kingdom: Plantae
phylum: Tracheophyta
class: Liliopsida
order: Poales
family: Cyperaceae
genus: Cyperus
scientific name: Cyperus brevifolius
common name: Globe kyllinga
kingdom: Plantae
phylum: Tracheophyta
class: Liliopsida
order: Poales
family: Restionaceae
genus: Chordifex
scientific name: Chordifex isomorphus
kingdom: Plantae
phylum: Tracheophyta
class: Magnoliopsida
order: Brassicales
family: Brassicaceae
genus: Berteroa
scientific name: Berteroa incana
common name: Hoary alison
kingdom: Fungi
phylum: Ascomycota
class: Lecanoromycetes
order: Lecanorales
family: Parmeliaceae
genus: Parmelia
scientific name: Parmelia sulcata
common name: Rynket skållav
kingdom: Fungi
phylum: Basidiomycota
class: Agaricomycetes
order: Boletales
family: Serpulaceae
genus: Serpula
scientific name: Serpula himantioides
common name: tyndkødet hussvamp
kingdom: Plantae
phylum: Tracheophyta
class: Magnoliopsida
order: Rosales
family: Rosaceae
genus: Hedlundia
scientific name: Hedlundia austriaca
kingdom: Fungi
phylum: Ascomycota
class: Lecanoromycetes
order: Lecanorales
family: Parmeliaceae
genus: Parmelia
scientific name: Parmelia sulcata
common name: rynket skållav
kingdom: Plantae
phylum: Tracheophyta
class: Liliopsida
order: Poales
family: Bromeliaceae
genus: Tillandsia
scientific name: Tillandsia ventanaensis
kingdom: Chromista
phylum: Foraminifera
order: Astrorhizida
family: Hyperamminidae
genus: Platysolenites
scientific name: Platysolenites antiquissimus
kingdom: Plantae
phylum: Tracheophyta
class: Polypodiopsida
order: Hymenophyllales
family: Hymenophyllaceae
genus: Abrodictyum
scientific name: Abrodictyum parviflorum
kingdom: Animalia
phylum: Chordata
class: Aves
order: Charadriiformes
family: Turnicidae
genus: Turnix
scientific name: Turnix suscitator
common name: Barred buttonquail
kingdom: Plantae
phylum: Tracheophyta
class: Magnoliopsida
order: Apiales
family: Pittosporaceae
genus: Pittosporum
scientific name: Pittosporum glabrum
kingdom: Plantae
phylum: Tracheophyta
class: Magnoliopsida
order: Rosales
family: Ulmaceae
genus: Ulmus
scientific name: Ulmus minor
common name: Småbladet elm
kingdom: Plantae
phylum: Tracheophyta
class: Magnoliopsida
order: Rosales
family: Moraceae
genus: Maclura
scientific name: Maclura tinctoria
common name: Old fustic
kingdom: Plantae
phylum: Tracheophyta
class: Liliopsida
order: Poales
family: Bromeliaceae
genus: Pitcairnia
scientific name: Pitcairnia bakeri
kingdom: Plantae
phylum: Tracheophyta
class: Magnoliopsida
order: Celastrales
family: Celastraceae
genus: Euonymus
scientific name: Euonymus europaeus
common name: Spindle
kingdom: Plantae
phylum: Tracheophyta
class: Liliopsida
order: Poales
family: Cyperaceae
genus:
- - - - - - -
To be done: Change "common name" to "vernacular name" everywhere in these lines, and leave everything else as it is.

Output:
kingdom: Plantae
phylum: Tracheophyta
class: Liliopsida
order: Poales
family: Cyperaceae
genus: Cyperus
scientific name: Cyperus brevifolius
vernacular name: Globe kyllinga
kingdom: Plantae
phylum: Tracheophyta
class: Liliopsida
order: Poales
family: Restionaceae
genus: Chordifex
scientific name: Chordifex isomorphus
kingdom: Plantae
phylum: Tracheophyta
class: Magnoliopsida
order: Brassicales
family: Brassicaceae
genus: Berteroa
scientific name: Berteroa incana
vernacular name: Hoary alison
kingdom: Fungi
phylum: Ascomycota
class: Lecanoromycetes
order: Lecanorales
family: Parmeliaceae
genus: Parmelia
scientific name: Parmelia sulcata
vernacular name: Rynket skållav
kingdom: Fungi
phylum: Basidiomycota
class: Agaricomycetes
order: Boletales
family: Serpulaceae
genus: Serpula
scientific name: Serpula himantioides
vernacular name: tyndkødet hussvamp
kingdom: Plantae
phylum: Tracheophyta
class: Magnoliopsida
order: Rosales
family: Rosaceae
genus: Hedlundia
scientific name: Hedlundia austriaca
kingdom: Fungi
phylum: Ascomycota
class: Lecanoromycetes
order: Lecanorales
family: Parmeliaceae
genus: Parmelia
scientific name: Parmelia sulcata
vernacular name: rynket skållav
kingdom: Plantae
phylum: Tracheophyta
class: Liliopsida
order: Poales
family: Bromeliaceae
genus: Tillandsia
scientific name: Tillandsia ventanaensis
kingdom: Chromista
phylum: Foraminifera
order: Astrorhizida
family: Hyperamminidae
genus: Platysolenites
scientific name: Platysolenites antiquissimus
kingdom: Plantae
phylum: Tracheophyta
class: Polypodiopsida
order: Hymenophyllales
family: Hymenophyllaceae
genus: Abrodictyum
scientific name: Abrodictyum parviflorum
kingdom: Animalia
phylum: Chordata
class: Aves
order: Charadriiformes
family: Turnicidae
genus: Turnix
scientific name: Turnix suscitator
vernacular name: Barred buttonquail
kingdom: Plantae
phylum: Tracheophyta
class: Magnoliopsida
order: Apiales
family: Pittosporaceae
genus: Pittosporum
scientific name: Pittosporum glabrum
kingdom: Plantae
phylum: Tracheophyta
class: Magnoliopsida
order: Rosales
family: Ulmaceae
genus: Ulmus
scientific name: Ulmus minor
vernacular name: Småbladet elm
kingdom: Plantae
phylum: Tracheophyta
class: Magnoliopsida
order: Rosales
family: Moraceae
genus: Maclura
scientific name: Maclura tinctoria
vernacular name: Old fustic
kingdom: Plantae
phylum: Tracheophyta
class: Liliopsida
order: Poales
family: Bromeliaceae
genus: Pitcairnia
scientific name: Pitcairnia bakeri
kingdom: Plantae
phylum: Tracheophyta
class: Magnoliopsida
order: Celastrales
family: Celastraceae
genus: Euonymus
scientific name: Euonymus europaeus
vernacular name: Spindle
kingdom: Plantae
phylum: Tracheophyta
class: Liliopsida
order: Poales
family: Cyperaceae
genus:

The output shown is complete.